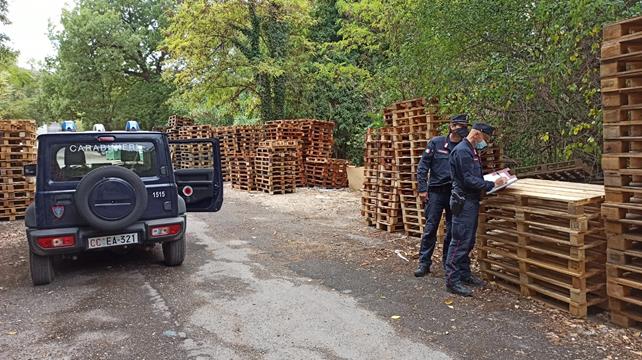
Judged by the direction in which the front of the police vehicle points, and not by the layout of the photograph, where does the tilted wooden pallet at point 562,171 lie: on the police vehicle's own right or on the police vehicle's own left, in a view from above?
on the police vehicle's own right

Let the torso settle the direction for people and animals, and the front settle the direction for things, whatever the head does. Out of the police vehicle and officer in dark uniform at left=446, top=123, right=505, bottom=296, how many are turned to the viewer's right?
1

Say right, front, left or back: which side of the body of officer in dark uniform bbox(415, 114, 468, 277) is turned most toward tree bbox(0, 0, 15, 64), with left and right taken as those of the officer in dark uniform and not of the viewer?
back

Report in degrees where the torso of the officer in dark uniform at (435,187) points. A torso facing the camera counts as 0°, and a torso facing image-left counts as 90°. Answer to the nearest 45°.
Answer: approximately 315°

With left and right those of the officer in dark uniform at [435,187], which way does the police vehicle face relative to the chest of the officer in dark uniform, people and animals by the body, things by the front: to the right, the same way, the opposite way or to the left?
the opposite way

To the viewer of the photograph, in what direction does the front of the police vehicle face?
facing away from the viewer

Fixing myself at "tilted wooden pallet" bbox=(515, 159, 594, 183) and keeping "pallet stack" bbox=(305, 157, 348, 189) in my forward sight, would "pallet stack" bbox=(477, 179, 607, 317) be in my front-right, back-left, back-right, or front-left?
back-left

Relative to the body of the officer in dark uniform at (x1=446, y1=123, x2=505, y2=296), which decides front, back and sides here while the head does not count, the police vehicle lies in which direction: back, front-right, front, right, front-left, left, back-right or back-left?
back

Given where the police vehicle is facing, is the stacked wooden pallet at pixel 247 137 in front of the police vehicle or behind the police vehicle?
in front

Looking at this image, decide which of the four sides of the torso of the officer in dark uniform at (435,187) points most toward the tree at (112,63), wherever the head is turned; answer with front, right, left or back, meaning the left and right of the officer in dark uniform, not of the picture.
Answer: back

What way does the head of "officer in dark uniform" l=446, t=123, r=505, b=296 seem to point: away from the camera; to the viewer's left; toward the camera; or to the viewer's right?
to the viewer's right

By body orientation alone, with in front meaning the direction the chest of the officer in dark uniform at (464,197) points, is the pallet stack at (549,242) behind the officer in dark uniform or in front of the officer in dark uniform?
in front

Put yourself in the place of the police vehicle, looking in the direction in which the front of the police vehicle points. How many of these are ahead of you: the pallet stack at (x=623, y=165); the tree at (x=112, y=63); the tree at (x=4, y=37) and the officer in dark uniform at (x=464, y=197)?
2

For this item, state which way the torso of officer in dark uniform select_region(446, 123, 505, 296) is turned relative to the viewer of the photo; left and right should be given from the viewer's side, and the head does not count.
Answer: facing to the right of the viewer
──────────────────────────────
#### TRY IT:
Render every line of the records above as a JSON list of strings, one string per line, omitting blank lines and the picture lines.

#### COMPLETED TASK:
[
  "Judged by the direction in which the front of the police vehicle points, and not by the layout of the photograph, where does the tilted wooden pallet at point 562,171 lie: on the police vehicle's own right or on the police vehicle's own left, in a view from above?",
  "on the police vehicle's own right",
  "Let the torso settle the direction for people and animals, and the front settle the direction for things, whatever the head does. Out of the police vehicle and officer in dark uniform at left=446, top=123, right=505, bottom=296, how many are turned to the viewer's right?",
  "1",
  "Say right, front, left or back: which side of the body of officer in dark uniform bbox(415, 114, 468, 277) is turned most toward tree bbox(0, 0, 15, 64), with left and right taken as those of the officer in dark uniform and not of the viewer?",
  "back",
  "Report in degrees where the torso of the officer in dark uniform at (435,187) points. A torso facing the camera counts as 0°, and a torso facing image-left counts as 90°. Answer to the nearest 45°.",
  "Answer: approximately 315°",
  "With left and right those of the officer in dark uniform at [435,187], which way does the police vehicle face relative to the chest of the officer in dark uniform, people and animals by the body, things by the front: to the right, the same way, the opposite way or to the left?",
  "the opposite way",
  "To the viewer of the photograph, in what direction does the front of the police vehicle face?",
  "facing away from the viewer",
  "Fixing myself at \"tilted wooden pallet\" bbox=(515, 159, 594, 183) and keeping \"pallet stack\" bbox=(305, 157, 348, 189) in my forward sight, would \"pallet stack\" bbox=(477, 179, 607, 317) be in my front-right, back-left, back-right, or front-left?",
  "back-left",
  "Relative to the body of the officer in dark uniform at (x1=446, y1=123, x2=505, y2=296), which decides front, back and sides here while the head does not count, the police vehicle lies in which direction: back, front-right, front, right, front-left, left, back-right or back-left?",
  "back",
  "Given where the police vehicle is facing, is the stacked wooden pallet at pixel 247 137 in front of the police vehicle or behind the police vehicle?",
  "in front",
  "Looking at this image, decide which of the four sides of the torso of the officer in dark uniform at (435,187) points most toward the tree at (112,63), wherever the head is turned; answer with front, right, left or back, meaning the left and right of the officer in dark uniform, not of the picture.",
  "Answer: back",
  "What way does the head of \"officer in dark uniform\" l=446, t=123, r=505, b=296 seem to point: away from the camera; to the viewer's left; toward the camera; or to the viewer's right?",
  "to the viewer's right",
  "By body orientation alone, with in front meaning the direction the chest of the officer in dark uniform at (464,197) points, is the pallet stack at (549,242) behind the officer in dark uniform or in front of the officer in dark uniform?",
  "in front",
  "Put yourself in the place of the police vehicle, looking in the direction in which the front of the police vehicle points. How many of these are ahead of you: the pallet stack at (x=623, y=165); the tree at (x=112, y=63); the tree at (x=4, y=37) and the officer in dark uniform at (x=464, y=197)?",
  "2",
  "For this item, state which way the torso of officer in dark uniform select_region(446, 123, 505, 296) is turned relative to the viewer of the photo; left and right should be given from the viewer's side, and the head does not count.",
  "Answer: facing to the right of the viewer"
]